• Pain · Dec 2016

    Peripheral neuropathic changes in pachyonychia congenita.

    • Baohan Pan, Kelly Byrnes, Mary Schwartz, C David Hansen, Claudia M Campbell, Malvina Krupiczojc, Michael J Caterina, and Michael Polydefkis.
    • aDepartment of Neurology, The Johns Hopkins University School of Medicine, Baltimore, MD, USA bPachyonychia Congenita Project, Salt Lake City, UT, USA cDepartment of Dermatology, University of Utah Health Sciences Center, Salt Lake City, UT, USA dDepartment of Psychiatry, The Johns Hopkins University School of Medicine, Baltimore, MD, USA eBlizard Institute, Barts and The London School of Medicine and Dentistry, Queen Mary University of London, London, United Kingdom fDepartments of Neurosurgery, Biological Chemistry, Neuroscience, and the Neurosurgery Pain Research Institute, The Johns Hopkins University School of Medicine, Baltimore, MD, USA.
    • Pain. 2016 Dec 1; 157 (12): 2843-2853.

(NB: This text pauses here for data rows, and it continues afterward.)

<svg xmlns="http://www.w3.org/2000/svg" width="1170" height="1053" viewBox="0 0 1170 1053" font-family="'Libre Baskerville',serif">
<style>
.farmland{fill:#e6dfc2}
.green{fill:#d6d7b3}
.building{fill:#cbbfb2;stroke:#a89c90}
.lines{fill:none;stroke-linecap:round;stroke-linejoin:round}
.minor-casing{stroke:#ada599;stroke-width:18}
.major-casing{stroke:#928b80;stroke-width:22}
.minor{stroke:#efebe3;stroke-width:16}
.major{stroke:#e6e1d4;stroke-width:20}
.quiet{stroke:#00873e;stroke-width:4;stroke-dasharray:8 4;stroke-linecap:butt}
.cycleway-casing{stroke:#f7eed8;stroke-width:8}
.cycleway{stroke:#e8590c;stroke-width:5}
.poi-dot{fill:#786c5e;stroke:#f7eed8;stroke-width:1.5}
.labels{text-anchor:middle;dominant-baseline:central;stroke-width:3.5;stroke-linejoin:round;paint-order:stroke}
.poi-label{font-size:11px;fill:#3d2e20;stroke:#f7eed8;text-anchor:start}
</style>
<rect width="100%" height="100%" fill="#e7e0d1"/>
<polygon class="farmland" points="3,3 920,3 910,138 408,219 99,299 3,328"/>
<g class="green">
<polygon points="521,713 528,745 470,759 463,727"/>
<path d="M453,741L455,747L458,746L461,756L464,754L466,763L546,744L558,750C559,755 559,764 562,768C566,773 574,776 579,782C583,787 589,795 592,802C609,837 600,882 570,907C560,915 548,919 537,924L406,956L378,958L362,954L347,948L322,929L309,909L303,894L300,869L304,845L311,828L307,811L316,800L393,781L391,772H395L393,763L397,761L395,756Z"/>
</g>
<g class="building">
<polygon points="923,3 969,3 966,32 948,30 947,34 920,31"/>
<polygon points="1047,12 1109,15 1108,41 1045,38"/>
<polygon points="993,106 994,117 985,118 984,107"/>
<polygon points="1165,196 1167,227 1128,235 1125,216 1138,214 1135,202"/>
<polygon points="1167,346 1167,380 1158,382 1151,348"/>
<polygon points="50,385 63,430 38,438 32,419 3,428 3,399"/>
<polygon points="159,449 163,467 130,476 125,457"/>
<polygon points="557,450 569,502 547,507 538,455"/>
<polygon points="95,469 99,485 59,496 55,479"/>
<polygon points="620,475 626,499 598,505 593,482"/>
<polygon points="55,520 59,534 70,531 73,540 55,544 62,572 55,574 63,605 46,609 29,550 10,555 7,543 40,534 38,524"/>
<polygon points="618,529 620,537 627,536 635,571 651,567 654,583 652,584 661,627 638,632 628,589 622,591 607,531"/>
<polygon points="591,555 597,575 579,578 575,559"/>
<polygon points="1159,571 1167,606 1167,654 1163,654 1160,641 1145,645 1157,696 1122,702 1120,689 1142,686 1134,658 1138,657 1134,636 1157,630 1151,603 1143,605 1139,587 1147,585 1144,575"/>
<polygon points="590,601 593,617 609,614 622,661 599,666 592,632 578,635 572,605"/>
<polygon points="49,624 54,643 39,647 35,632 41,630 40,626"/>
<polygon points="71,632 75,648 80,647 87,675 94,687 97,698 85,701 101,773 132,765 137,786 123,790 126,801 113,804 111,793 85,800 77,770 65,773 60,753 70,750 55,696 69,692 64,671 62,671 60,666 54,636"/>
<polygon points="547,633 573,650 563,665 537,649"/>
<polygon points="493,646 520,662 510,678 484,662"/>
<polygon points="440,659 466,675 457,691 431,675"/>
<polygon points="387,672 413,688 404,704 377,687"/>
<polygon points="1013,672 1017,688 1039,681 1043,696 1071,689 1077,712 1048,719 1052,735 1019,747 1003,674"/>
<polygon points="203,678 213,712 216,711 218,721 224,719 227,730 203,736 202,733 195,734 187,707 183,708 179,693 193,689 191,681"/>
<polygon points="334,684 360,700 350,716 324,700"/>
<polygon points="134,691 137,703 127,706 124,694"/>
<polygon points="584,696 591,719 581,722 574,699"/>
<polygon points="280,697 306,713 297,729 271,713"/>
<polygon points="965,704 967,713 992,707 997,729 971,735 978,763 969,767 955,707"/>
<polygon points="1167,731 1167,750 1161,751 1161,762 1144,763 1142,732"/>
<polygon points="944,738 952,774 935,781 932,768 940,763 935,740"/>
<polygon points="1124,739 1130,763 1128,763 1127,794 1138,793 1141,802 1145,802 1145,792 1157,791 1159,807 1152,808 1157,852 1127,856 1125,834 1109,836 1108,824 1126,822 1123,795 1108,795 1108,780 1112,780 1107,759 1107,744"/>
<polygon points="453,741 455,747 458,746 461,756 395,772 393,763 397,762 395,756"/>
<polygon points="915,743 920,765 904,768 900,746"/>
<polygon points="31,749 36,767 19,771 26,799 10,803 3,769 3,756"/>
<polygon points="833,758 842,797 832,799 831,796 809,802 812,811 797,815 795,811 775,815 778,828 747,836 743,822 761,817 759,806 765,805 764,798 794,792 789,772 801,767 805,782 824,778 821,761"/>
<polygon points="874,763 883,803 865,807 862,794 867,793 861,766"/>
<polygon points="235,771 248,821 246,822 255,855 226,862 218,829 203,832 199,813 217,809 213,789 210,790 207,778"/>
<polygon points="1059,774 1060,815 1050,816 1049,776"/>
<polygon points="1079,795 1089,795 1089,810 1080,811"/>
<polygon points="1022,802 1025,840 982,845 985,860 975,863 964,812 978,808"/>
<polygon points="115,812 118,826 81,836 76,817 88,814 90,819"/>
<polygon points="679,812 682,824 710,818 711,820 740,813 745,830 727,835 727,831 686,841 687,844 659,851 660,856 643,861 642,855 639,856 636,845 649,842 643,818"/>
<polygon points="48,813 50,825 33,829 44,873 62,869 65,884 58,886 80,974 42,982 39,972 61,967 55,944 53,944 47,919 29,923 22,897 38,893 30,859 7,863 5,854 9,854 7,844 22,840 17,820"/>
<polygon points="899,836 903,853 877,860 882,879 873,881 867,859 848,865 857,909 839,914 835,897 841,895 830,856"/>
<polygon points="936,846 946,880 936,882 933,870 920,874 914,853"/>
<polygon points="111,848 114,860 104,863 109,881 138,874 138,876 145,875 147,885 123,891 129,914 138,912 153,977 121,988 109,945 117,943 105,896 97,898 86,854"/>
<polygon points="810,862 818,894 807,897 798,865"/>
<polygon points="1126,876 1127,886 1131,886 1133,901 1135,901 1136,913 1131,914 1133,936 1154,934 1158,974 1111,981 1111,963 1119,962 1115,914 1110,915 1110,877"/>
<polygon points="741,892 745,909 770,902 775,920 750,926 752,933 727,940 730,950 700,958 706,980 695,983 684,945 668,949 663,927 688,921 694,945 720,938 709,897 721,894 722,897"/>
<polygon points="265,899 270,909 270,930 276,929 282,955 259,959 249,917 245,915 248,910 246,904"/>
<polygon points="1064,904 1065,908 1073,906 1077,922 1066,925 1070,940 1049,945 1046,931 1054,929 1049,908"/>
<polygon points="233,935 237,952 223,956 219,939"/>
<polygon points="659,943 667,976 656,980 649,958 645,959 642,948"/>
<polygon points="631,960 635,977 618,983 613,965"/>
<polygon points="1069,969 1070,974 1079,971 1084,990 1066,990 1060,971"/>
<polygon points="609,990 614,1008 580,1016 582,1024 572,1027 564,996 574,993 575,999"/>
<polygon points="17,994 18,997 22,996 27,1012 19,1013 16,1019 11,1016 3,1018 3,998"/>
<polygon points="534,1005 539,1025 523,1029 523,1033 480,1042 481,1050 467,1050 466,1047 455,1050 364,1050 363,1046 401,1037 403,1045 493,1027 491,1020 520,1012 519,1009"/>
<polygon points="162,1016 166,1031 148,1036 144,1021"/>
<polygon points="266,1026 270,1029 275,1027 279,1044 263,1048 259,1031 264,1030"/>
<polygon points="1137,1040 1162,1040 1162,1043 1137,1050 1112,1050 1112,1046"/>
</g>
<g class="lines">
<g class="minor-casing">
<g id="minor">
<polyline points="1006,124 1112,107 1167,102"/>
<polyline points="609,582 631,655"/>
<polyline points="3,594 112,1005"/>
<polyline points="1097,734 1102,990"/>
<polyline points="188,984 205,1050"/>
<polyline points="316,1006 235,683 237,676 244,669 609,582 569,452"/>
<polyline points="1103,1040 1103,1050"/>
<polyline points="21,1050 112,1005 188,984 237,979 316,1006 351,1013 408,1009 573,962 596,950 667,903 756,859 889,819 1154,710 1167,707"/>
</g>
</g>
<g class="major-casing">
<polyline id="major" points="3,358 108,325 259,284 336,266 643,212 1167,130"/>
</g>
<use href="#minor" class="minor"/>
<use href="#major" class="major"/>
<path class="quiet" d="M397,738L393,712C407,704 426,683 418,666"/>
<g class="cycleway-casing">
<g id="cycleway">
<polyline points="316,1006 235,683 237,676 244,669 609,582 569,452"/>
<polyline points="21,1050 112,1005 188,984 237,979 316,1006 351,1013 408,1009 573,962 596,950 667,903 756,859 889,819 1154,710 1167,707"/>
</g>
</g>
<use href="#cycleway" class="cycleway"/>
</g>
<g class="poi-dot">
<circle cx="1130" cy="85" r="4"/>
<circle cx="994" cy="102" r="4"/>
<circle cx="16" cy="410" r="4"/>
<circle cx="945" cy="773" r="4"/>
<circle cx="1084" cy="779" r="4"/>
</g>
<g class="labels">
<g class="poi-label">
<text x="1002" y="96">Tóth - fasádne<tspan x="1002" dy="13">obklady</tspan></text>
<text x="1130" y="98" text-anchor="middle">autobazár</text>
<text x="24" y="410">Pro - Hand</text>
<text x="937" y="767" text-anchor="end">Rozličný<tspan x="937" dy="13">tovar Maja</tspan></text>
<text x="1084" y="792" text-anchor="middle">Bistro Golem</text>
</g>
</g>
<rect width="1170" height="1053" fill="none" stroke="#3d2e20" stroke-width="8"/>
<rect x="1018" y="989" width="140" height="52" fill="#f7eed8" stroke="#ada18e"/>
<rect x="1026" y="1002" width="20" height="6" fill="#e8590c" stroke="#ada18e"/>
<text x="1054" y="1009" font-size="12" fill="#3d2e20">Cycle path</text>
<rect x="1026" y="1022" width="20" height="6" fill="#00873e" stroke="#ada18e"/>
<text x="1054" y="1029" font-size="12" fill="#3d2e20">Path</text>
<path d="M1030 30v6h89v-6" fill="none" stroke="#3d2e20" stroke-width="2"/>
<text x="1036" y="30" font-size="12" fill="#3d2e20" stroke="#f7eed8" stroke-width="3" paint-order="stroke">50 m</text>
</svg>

    AbstractWe compared patterns of intraepidermal nerve fibers and mechanoreceptors from affected and unaffected plantar skin from patients with pachyonychia congenita (PC) and control subjects. Plantar biopsies from 10 genetically confirmed patients with PC (with a mutation in KRT6A) were performed at the ball of the foot (affected skin) and the arch (unaffected) and were compared to biopsies from corresponding locations in 10 control subjects. Tissue was processed to visualize intraepidermal nerve fibers (IENF) (PGP9.5), subsets of IENF (CGRP, substance P, tyrosine hydroxylase), myelinated nerve fiber (neurofilament H, NFH), blood vessels (CD31), Meissner corpuscles, and Merkel cells (MCs). Structures were quantified using stereology or validated quantification methods. We observed that PC-affected plantar skin had significantly lower sweat gland innervation (sweat gland nerve fiber density) and reduced numbers of Meissner corpuscles compared to PC-unaffected or anatomically matched control skin. In contrast, Merkel cell densities and blood vessel counts were higher in PC-affected skin compared to either control or PC-unaffected skin. There were no differences in myelinated nerve fiber densities, SP, or CGRP between the groups. Pressure pain thresholds in PC-affected skin were lower compared to PC-unaffected and anatomically matched control skin. Additionally, MC densities in callused plantar skin from healthy runners with callus and one subject with a nonpainful palmoplantar keratoderma (AQP5 mutation) were similar to PC-unaffected and control skin consistent with callus alone not being sufficient to increase MC number. These findings suggest that alterations in PC extend beyond keratinocytes and may provide strategies to study neuropathic pain in PC.